> The exercise
Reproduce the following records line by line, without any changes.

Dataset items
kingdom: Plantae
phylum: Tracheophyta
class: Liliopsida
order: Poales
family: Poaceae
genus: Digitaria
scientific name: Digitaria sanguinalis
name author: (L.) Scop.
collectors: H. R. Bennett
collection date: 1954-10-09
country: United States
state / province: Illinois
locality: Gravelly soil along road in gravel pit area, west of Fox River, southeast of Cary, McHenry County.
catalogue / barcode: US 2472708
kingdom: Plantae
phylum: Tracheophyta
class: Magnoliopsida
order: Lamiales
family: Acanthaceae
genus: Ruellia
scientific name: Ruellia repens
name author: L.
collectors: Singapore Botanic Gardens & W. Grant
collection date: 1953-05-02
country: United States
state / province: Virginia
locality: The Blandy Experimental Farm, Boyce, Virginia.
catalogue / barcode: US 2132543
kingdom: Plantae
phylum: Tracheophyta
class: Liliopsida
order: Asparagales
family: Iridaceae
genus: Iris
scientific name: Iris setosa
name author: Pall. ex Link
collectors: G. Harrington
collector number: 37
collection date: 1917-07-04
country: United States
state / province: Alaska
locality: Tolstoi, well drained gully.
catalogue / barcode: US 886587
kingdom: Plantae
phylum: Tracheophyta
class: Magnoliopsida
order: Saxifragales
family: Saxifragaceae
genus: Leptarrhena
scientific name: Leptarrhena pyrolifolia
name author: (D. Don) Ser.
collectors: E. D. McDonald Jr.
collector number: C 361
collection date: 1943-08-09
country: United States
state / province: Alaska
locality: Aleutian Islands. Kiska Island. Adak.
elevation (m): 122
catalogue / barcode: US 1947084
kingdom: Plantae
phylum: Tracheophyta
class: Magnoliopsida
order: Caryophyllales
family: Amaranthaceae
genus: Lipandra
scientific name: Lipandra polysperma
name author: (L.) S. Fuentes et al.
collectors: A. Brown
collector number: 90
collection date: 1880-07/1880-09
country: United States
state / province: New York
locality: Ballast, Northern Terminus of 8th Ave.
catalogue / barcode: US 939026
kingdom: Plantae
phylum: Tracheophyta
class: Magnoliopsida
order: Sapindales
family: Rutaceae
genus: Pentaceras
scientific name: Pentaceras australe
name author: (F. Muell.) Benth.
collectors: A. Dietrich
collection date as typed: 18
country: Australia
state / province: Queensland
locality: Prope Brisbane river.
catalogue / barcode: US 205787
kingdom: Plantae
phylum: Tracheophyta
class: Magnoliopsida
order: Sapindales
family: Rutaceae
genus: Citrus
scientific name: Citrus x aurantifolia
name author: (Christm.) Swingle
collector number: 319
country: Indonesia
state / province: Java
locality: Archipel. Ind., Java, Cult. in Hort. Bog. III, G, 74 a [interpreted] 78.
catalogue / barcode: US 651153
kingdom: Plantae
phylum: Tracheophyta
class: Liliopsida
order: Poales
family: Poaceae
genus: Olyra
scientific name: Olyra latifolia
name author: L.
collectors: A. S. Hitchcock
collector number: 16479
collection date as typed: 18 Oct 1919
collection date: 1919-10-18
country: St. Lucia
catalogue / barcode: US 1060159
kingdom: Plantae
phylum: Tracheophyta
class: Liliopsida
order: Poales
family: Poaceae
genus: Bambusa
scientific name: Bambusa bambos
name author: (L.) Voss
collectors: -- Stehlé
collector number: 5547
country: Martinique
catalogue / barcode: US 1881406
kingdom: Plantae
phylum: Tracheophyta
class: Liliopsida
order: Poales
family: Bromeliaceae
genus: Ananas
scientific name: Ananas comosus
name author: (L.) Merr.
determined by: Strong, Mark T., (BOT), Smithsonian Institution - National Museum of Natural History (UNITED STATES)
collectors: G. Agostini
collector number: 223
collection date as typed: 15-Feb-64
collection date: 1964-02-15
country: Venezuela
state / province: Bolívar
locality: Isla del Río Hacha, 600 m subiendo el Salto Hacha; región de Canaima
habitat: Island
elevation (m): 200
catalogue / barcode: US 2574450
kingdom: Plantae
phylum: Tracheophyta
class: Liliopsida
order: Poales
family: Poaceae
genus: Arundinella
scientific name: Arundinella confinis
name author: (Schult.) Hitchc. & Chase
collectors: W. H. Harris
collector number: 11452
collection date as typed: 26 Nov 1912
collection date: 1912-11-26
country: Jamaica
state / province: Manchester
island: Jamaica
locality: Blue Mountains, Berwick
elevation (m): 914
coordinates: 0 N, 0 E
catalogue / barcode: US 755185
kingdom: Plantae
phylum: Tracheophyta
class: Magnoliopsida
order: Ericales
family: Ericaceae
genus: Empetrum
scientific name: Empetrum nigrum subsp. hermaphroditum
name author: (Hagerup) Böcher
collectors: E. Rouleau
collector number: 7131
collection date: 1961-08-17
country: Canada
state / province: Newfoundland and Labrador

> Completed exercise
kingdom: Plantae
phylum: Tracheophyta
class: Liliopsida
order: Poales
family: Poaceae
genus: Digitaria
scientific name: Digitaria sanguinalis
name author: (L.) Scop.
collectors: H. R. Bennett
collection date: 1954-10-09
country: United States
state / province: Illinois
locality: Gravelly soil along road in gravel pit area, west of Fox River, southeast of Cary, McHenry County.
catalogue / barcode: US 2472708
kingdom: Plantae
phylum: Tracheophyta
class: Magnoliopsida
order: Lamiales
family: Acanthaceae
genus: Ruellia
scientific name: Ruellia repens
name author: L.
collectors: Singapore Botanic Gardens & W. Grant
collection date: 1953-05-02
country: United States
state / province: Virginia
locality: The Blandy Experimental Farm, Boyce, Virginia.
catalogue / barcode: US 2132543
kingdom: Plantae
phylum: Tracheophyta
class: Liliopsida
order: Asparagales
family: Iridaceae
genus: Iris
scientific name: Iris setosa
name author: Pall. ex Link
collectors: G. Harrington
collector number: 37
collection date: 1917-07-04
country: United States
state / province: Alaska
locality: Tolstoi, well drained gully.
catalogue / barcode: US 886587
kingdom: Plantae
phylum: Tracheophyta
class: Magnoliopsida
order: Saxifragales
family: Saxifragaceae
genus: Leptarrhena
scientific name: Leptarrhena pyrolifolia
name author: (D. Don) Ser.
collectors: E. D. McDonald Jr.
collector number: C 361
collection date: 1943-08-09
country: United States
state / province: Alaska
locality: Aleutian Islands. Kiska Island. Adak.
elevation (m): 122
catalogue / barcode: US 1947084
kingdom: Plantae
phylum: Tracheophyta
class: Magnoliopsida
order: Caryophyllales
family: Amaranthaceae
genus: Lipandra
scientific name: Lipandra polysperma
name author: (L.) S. Fuentes et al.
collectors: A. Brown
collector number: 90
collection date: 1880-07/1880-09
country: United States
state / province: New York
locality: Ballast, Northern Terminus of 8th Ave.
catalogue / barcode: US 939026
kingdom: Plantae
phylum: Tracheophyta
class: Magnoliopsida
order: Sapindales
family: Rutaceae
genus: Pentaceras
scientific name: Pentaceras australe
name author: (F. Muell.) Benth.
collectors: A. Dietrich
collection date as typed: 18
country: Australia
state / province: Queensland
locality: Prope Brisbane river.
catalogue / barcode: US 205787
kingdom: Plantae
phylum: Tracheophyta
class: Magnoliopsida
order: Sapindales
family: Rutaceae
genus: Citrus
scientific name: Citrus x aurantifolia
name author: (Christm.) Swingle
collector number: 319
country: Indonesia
state / province: Java
locality: Archipel. Ind., Java, Cult. in Hort. Bog. III, G, 74 a [interpreted] 78.
catalogue / barcode: US 651153
kingdom: Plantae
phylum: Tracheophyta
class: Liliopsida
order: Poales
family: Poaceae
genus: Olyra
scientific name: Olyra latifolia
name author: L.
collectors: A. S. Hitchcock
collector number: 16479
collection date as typed: 18 Oct 1919
collection date: 1919-10-18
country: St. Lucia
catalogue / barcode: US 1060159
kingdom: Plantae
phylum: Tracheophyta
class: Liliopsida
order: Poales
family: Poaceae
genus: Bambusa
scientific name: Bambusa bambos
name author: (L.) Voss
collectors: -- Stehlé
collector number: 5547
country: Martinique
catalogue / barcode: US 1881406
kingdom: Plantae
phylum: Tracheophyta
class: Liliopsida
order: Poales
family: Bromeliaceae
genus: Ananas
scientific name: Ananas comosus
name author: (L.) Merr.
determined by: Strong, Mark T., (BOT), Smithsonian Institution - National Museum of Natural History (UNITED STATES)
collectors: G. Agostini
collector number: 223
collection date as typed: 15-Feb-64
collection date: 1964-02-15
country: Venezuela
state / province: Bolívar
locality: Isla del Río Hacha, 600 m subiendo el Salto Hacha; región de Canaima
habitat: Island
elevation (m): 200
catalogue / barcode: US 2574450
kingdom: Plantae
phylum: Tracheophyta
class: Liliopsida
order: Poales
family: Poaceae
genus: Arundinella
scientific name: Arundinella confinis
name author: (Schult.) Hitchc. & Chase
collectors: W. H. Harris
collector number: 11452
collection date as typed: 26 Nov 1912
collection date: 1912-11-26
country: Jamaica
state / province: Manchester
island: Jamaica
locality: Blue Mountains, Berwick
elevation (m): 914
coordinates: 0 N, 0 E
catalogue / barcode: US 755185
kingdom: Plantae
phylum: Tracheophyta
class: Magnoliopsida
order: Ericales
family: Ericaceae
genus: Empetrum
scientific name: Empetrum nigrum subsp. hermaphroditum
name author: (Hagerup) Böcher
collectors: E. Rouleau
collector number: 7131
collection date: 1961-08-17
country: Canada
state / province: Newfoundland and Labrador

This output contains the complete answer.